Concerning the fit of a 2PLM, if you have SAS, you can easily test the 
convergence of the estimations by using the %anaqol macro-program 
(available on http:\\ This macro use the NLMIXED 
procedure which is based on the same technics of estimation than 
-gllamm-, so these two procedure are comparable (even on the computing 
time, usually very long !!!!!).

I hope this helps !

Joseph Coveney a écrit :
> I'm not sure what kind of convergence problems yexperiencing with
> -gllamm-.  Is it just slowness?  With the two-parameter model, my understanding
> is that you'd be fitting 30 random effects--something that would require a great
> deal of patience with -gllamm- at least with more than a few integration points
> and without multiple processors.
> There are some examples of these kinds of models fitted with -gllamm- in Xiaohui
> Zheng & Sophia Rabe-Hesketh. (2007) Estimating parameters of dichotomous and
> ordinal item response models with gllamm. _The Stata Journal_ 7(3):313-33.  They
> limit themselves to a relative few test items, nowhere near 30.
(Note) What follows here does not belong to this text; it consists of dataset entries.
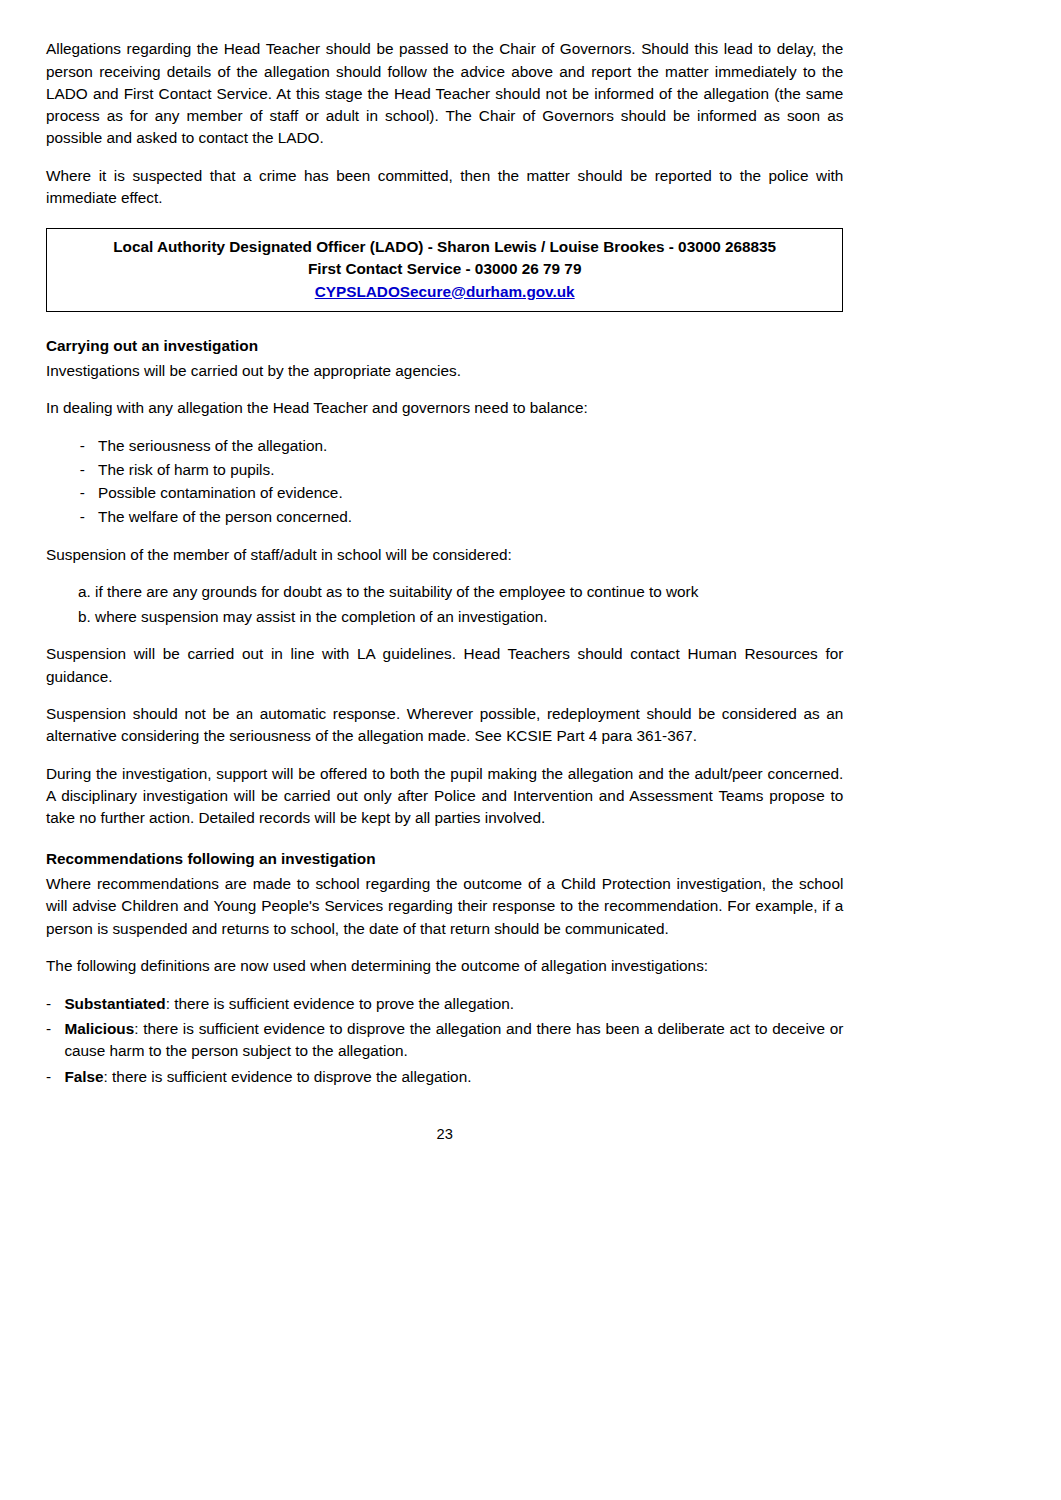Allegations regarding the Head Teacher should be passed to the Chair of Governors. Should this lead to delay, the person receiving details of the allegation should follow the advice above and report the matter immediately to the LADO and First Contact Service. At this stage the Head Teacher should not be informed of the allegation (the same process as for any member of staff or adult in school). The Chair of Governors should be informed as soon as possible and asked to contact the LADO.
Where it is suspected that a crime has been committed, then the matter should be reported to the police with immediate effect.
Local Authority Designated Officer (LADO) - Sharon Lewis / Louise Brookes - 03000 268835
First Contact Service - 03000 26 79 79
CYPSLADOSecure@durham.gov.uk
Carrying out an investigation
Investigations will be carried out by the appropriate agencies.
In dealing with any allegation the Head Teacher and governors need to balance:
The seriousness of the allegation.
The risk of harm to pupils.
Possible contamination of evidence.
The welfare of the person concerned.
Suspension of the member of staff/adult in school will be considered:
if there are any grounds for doubt as to the suitability of the employee to continue to work
where suspension may assist in the completion of an investigation.
Suspension will be carried out in line with LA guidelines. Head Teachers should contact Human Resources for guidance.
Suspension should not be an automatic response. Wherever possible, redeployment should be considered as an alternative considering the seriousness of the allegation made. See KCSIE Part 4 para 361-367.
During the investigation, support will be offered to both the pupil making the allegation and the adult/peer concerned. A disciplinary investigation will be carried out only after Police and Intervention and Assessment Teams propose to take no further action. Detailed records will be kept by all parties involved.
Recommendations following an investigation
Where recommendations are made to school regarding the outcome of a Child Protection investigation, the school will advise Children and Young People's Services regarding their response to the recommendation. For example, if a person is suspended and returns to school, the date of that return should be communicated.
The following definitions are now used when determining the outcome of allegation investigations:
Substantiated: there is sufficient evidence to prove the allegation.
Malicious: there is sufficient evidence to disprove the allegation and there has been a deliberate act to deceive or cause harm to the person subject to the allegation.
False: there is sufficient evidence to disprove the allegation.
23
> As far as fitting an analogous model with -xtmelogit-, couldn't you set up an
> equation on the random effects side of the double-pipe for student-by-test item
> interaction terms (the 30 random effects)?  It would seem that the common tactic
> of omitting the first test item in the random effects equation (omitting it from
> the equation as the constant) identifies the model by fixing the first test
> item's loading factor (allowing the variance for the random effect for students
> to be free).  
> I think that traditionally with IRT models, the random effects for students
> would be constrained to unit variance, which allows for all of the item factor
> loadings to be estimated (free)--they're held to be equal for the Rasch model (a
> single random effect, fitted with -xtlogit- as Jay mentions and as you show
> below) and allowed to be independently estimated in the two-parameter model.
> You can't impose such a unit-variance constraint with -xtmelogit-, but wouldn't
> -xtmelogit- still allow for at least an analogous model to be fitted by fixing
> one item's loading factor (omitted as the constant), which scales the student
> random effect to it?  Specifying the student-by-test item interactions would
> follow the same random-effects equation syntax with -xtmelogit- as for an
> analogous interaction term (fixed test item-by-random student) in a mixed-model
> ANOVA fitted with -xtmixed-.
> Joseph Coveney
> Stas Kolenikov wrote:
> I see. Since I am not really sure where I want this to get shrunk, I
> probably won't be trying these quasi-Bayesian routes. (Writing
> MataBUGS can be an exciting year-long project on its own though :))
> I'll go over my list of questions, and restrict the parameters to be
> equal if the same (low) number of students have missed those
> questions. That might kill my sensitivity parameter on these questions
> though.
> For -xtmelogit-, it looks to me like the covariance structure you need
> is the matrix of ones... which is kinda stupid to deal with. Anyway I
> hope Bobby G would chime in.
> The Rasch model would then be just
> g byte ones = 1
> eq ones : ones
> gllamm Correct [question dummies], ... eq( ones )
> or
> xtmelogit Correct [question dummies], nocons || studentID :
> so that the random factor weighs equally on all questions, right?